### Given entries

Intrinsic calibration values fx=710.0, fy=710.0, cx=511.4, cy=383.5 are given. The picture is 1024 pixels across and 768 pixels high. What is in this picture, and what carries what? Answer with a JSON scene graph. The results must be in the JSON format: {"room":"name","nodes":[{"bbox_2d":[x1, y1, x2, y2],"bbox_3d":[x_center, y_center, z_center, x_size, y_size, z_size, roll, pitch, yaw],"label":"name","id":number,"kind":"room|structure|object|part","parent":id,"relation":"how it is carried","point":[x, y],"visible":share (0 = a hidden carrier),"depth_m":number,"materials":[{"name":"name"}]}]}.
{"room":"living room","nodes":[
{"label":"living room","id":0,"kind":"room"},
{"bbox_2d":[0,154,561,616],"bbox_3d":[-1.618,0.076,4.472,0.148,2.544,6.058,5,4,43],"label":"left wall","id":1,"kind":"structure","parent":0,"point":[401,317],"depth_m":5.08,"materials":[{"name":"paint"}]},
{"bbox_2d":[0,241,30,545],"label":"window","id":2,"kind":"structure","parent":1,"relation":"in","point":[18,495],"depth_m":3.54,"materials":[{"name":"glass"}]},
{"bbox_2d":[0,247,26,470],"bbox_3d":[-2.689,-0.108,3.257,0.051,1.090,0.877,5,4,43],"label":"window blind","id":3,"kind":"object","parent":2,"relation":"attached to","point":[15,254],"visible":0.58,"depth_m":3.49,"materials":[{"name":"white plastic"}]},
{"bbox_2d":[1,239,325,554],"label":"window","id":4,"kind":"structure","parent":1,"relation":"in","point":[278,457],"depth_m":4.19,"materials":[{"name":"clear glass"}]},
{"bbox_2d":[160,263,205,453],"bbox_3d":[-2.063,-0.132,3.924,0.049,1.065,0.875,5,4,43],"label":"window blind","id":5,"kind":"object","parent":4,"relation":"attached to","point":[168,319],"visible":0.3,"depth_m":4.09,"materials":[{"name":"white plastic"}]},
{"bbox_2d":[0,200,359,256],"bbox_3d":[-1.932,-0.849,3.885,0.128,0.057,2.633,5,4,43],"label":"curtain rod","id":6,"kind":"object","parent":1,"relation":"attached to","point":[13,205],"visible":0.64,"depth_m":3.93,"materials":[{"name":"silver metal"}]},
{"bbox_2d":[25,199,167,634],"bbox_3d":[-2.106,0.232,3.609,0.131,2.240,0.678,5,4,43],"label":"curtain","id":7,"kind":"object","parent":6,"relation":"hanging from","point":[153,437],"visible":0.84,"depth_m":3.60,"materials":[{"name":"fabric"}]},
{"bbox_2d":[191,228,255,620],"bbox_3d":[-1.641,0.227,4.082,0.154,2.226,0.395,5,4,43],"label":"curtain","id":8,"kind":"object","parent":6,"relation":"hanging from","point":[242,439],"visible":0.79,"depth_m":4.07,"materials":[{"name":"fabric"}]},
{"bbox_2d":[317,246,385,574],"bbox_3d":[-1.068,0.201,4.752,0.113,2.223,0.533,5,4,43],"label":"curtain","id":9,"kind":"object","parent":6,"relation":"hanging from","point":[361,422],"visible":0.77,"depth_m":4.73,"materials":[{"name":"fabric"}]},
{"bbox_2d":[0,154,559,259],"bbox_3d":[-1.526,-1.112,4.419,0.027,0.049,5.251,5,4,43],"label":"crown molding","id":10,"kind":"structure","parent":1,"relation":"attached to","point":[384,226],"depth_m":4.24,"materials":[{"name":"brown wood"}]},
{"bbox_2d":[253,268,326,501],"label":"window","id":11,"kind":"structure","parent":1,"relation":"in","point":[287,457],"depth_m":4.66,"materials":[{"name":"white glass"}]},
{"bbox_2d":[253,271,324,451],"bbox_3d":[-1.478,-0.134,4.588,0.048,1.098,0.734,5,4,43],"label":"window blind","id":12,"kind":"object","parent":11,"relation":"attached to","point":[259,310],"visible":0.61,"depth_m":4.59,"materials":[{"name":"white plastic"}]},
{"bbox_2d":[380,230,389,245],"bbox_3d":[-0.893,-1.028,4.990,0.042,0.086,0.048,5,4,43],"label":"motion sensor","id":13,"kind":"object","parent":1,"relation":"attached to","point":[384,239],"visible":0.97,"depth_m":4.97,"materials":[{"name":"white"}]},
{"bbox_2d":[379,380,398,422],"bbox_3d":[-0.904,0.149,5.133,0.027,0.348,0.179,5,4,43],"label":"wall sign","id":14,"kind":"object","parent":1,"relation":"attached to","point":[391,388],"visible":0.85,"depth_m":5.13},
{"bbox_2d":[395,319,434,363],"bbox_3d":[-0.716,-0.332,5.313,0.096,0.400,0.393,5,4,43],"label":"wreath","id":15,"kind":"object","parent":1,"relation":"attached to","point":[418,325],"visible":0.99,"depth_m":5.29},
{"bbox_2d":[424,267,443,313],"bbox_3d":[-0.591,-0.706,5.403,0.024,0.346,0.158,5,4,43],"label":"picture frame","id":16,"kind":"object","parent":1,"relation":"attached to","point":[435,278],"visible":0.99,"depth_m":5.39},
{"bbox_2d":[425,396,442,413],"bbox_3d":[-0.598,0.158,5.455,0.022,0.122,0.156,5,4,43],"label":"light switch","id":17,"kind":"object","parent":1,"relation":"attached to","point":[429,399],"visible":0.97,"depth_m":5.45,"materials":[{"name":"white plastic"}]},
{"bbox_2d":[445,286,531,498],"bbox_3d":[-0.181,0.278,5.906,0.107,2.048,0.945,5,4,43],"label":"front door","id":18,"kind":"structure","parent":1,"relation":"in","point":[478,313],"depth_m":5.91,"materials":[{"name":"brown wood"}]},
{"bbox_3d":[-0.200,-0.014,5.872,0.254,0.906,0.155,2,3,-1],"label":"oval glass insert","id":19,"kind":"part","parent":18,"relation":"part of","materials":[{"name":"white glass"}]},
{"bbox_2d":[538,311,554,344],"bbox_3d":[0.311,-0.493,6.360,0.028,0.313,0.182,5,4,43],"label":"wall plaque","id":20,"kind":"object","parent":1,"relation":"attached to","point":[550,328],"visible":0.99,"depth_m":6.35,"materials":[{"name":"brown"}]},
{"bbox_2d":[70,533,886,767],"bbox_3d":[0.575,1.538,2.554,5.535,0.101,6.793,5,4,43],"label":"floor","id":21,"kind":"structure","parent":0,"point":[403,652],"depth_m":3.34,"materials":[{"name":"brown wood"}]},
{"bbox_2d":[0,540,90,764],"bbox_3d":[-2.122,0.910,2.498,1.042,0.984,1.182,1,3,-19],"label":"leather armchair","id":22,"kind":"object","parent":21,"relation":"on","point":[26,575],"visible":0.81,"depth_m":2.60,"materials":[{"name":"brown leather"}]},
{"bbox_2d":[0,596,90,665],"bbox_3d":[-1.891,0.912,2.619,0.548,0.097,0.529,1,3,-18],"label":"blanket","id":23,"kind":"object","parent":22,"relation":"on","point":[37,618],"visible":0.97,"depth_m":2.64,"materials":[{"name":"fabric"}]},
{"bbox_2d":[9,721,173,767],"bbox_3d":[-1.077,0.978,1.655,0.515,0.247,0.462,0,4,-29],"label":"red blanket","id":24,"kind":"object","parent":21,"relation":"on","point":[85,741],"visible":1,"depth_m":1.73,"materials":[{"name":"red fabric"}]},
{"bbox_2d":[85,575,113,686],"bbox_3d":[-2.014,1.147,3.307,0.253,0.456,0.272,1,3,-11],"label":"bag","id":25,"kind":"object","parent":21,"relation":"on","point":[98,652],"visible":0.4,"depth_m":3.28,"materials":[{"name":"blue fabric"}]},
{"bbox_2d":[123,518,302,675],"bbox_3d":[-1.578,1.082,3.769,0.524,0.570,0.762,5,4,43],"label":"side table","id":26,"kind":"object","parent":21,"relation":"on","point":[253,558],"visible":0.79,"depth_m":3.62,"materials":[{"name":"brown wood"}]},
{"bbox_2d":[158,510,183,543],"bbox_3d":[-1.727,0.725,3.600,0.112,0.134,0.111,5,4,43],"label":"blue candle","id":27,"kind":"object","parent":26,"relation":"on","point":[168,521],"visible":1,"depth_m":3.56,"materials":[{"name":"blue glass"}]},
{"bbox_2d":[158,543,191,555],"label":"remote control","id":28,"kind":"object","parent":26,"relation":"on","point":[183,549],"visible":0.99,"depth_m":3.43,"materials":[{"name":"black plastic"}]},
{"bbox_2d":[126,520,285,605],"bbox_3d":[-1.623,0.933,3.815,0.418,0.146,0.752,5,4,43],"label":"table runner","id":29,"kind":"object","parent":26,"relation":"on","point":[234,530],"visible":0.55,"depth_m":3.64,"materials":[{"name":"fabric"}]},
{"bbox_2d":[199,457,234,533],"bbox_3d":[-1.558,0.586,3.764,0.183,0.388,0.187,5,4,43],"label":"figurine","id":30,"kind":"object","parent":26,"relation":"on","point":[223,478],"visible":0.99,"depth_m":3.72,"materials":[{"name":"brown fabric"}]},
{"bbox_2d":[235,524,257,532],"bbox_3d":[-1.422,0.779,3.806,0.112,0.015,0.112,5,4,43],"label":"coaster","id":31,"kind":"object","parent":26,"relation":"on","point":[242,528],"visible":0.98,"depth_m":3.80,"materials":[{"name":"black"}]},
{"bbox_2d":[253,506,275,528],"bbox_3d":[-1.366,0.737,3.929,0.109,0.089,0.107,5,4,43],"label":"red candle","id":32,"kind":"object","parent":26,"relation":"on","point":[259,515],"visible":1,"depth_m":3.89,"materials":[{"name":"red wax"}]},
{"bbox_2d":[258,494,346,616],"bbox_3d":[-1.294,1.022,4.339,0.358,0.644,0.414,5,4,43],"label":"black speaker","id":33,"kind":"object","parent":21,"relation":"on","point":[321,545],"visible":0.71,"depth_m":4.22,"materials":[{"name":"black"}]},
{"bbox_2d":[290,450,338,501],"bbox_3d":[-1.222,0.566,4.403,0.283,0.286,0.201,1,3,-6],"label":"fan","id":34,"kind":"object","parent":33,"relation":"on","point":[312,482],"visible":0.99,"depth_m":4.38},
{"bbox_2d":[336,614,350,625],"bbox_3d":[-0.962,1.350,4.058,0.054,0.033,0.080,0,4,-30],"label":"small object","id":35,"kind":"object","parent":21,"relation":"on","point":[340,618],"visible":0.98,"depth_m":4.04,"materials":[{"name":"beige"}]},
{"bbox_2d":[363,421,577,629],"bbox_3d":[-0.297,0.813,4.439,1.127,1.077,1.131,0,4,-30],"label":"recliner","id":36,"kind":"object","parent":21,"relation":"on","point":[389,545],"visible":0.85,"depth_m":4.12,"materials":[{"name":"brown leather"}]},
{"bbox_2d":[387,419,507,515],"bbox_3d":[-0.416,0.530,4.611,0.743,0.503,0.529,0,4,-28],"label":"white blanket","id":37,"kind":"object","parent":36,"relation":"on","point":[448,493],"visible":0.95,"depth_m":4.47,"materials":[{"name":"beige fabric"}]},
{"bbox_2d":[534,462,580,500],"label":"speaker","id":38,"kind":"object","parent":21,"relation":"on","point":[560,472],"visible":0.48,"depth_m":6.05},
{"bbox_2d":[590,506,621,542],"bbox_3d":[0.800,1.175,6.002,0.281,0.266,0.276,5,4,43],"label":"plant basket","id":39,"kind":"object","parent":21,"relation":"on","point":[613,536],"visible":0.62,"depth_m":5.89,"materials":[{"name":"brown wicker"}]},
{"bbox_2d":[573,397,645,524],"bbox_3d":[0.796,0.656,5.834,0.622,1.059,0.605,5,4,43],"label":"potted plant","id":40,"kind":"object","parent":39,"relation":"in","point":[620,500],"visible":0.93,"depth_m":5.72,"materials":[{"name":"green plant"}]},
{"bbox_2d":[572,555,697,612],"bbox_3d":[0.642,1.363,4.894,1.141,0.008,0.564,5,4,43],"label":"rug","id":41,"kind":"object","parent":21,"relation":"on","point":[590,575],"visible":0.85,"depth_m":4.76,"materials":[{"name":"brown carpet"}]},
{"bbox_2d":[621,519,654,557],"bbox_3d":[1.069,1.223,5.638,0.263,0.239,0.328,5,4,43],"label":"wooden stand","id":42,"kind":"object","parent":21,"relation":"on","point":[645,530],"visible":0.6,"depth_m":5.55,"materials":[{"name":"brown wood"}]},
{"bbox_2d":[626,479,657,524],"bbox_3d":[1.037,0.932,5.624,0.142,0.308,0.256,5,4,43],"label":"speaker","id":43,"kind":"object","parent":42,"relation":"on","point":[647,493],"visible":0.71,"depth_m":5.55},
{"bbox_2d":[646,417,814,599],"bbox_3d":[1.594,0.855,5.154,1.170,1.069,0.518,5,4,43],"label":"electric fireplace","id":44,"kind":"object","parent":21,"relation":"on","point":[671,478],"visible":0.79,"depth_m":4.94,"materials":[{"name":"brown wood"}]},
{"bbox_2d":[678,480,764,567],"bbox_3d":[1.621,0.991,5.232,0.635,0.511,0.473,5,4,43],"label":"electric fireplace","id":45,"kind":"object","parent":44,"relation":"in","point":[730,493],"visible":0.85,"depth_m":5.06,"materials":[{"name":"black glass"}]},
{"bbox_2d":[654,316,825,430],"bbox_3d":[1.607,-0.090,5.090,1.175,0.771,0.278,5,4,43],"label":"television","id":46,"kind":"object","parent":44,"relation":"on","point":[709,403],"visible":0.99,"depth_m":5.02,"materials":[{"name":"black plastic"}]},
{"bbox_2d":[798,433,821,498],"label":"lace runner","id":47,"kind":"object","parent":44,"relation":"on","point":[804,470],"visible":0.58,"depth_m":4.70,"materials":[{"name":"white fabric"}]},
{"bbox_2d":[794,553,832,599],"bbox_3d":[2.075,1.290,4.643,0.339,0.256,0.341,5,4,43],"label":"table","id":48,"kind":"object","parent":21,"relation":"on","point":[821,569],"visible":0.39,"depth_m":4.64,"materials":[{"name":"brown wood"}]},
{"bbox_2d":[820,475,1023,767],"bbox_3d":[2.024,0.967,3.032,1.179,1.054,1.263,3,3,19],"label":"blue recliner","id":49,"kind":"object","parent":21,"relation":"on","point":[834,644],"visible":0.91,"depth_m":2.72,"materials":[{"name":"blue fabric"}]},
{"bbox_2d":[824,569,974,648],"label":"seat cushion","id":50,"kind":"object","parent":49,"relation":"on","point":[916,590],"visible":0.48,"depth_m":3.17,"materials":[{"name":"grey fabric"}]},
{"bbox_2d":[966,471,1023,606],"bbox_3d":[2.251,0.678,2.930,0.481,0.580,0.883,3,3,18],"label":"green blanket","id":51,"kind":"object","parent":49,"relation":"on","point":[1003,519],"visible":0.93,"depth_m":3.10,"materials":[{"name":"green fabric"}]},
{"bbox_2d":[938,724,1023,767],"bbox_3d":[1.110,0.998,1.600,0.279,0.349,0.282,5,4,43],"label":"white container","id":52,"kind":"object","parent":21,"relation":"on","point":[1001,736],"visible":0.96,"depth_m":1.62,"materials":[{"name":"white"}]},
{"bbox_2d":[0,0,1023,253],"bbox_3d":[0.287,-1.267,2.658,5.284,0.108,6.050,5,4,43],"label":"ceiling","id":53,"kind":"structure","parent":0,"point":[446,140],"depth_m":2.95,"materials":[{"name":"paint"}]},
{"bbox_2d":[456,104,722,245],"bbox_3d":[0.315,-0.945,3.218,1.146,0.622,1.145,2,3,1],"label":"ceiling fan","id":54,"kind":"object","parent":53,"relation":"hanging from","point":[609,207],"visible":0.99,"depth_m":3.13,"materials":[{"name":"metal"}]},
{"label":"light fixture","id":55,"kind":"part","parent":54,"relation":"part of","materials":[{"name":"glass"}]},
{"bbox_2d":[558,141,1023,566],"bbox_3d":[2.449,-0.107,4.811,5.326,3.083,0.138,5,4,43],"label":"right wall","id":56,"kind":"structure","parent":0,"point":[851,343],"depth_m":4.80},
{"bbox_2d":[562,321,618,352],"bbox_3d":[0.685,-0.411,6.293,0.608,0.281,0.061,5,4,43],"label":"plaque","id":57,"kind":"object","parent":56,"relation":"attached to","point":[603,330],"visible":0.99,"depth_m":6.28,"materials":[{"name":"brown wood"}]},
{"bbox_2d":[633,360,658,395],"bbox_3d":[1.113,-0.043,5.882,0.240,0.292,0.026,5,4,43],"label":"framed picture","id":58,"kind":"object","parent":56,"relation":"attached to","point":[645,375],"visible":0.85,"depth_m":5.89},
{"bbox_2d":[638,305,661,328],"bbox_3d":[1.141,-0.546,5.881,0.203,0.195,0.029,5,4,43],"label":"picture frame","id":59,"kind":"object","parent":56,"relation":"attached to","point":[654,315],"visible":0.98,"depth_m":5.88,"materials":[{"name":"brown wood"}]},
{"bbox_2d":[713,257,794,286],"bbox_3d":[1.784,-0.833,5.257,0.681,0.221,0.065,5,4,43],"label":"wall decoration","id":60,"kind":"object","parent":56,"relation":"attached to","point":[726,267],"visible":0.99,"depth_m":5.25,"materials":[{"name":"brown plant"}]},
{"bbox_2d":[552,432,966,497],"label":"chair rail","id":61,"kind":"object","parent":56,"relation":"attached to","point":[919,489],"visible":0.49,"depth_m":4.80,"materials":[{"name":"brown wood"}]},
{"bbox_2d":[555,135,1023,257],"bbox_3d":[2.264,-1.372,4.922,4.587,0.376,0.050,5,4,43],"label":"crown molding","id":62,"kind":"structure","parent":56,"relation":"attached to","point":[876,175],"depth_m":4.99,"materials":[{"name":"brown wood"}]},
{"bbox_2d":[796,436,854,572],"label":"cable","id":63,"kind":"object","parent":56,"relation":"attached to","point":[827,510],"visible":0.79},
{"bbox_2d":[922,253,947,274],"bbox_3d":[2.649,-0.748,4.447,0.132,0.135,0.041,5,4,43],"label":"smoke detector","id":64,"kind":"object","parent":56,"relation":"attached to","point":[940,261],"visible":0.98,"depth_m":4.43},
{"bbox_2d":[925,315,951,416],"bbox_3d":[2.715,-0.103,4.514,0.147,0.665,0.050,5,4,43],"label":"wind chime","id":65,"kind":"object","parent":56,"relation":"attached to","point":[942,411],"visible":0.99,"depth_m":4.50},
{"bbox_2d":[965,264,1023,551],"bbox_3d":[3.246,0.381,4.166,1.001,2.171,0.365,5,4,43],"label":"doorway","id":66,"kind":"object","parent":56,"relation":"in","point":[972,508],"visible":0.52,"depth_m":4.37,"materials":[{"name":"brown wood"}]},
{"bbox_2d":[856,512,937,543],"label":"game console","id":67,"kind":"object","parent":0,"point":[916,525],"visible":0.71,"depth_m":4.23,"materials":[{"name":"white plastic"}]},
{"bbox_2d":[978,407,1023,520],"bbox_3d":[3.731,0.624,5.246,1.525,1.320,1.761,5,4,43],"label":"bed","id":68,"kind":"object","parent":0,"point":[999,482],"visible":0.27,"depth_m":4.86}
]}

######

Task to carry out - Every line in the data above that contains the word "paint" should be copied.

Solution -
{"bbox_2d":[0,154,561,616],"bbox_3d":[-1.618,0.076,4.472,0.148,2.544,6.058,5,4,43],"label":"left wall","id":1,"kind":"structure","parent":0,"point":[401,317],"depth_m":5.08,"materials":[{"name":"paint"}]},
{"bbox_2d":[0,0,1023,253],"bbox_3d":[0.287,-1.267,2.658,5.284,0.108,6.050,5,4,43],"label":"ceiling","id":53,"kind":"structure","parent":0,"point":[446,140],"depth_m":2.95,"materials":[{"name":"paint"}]},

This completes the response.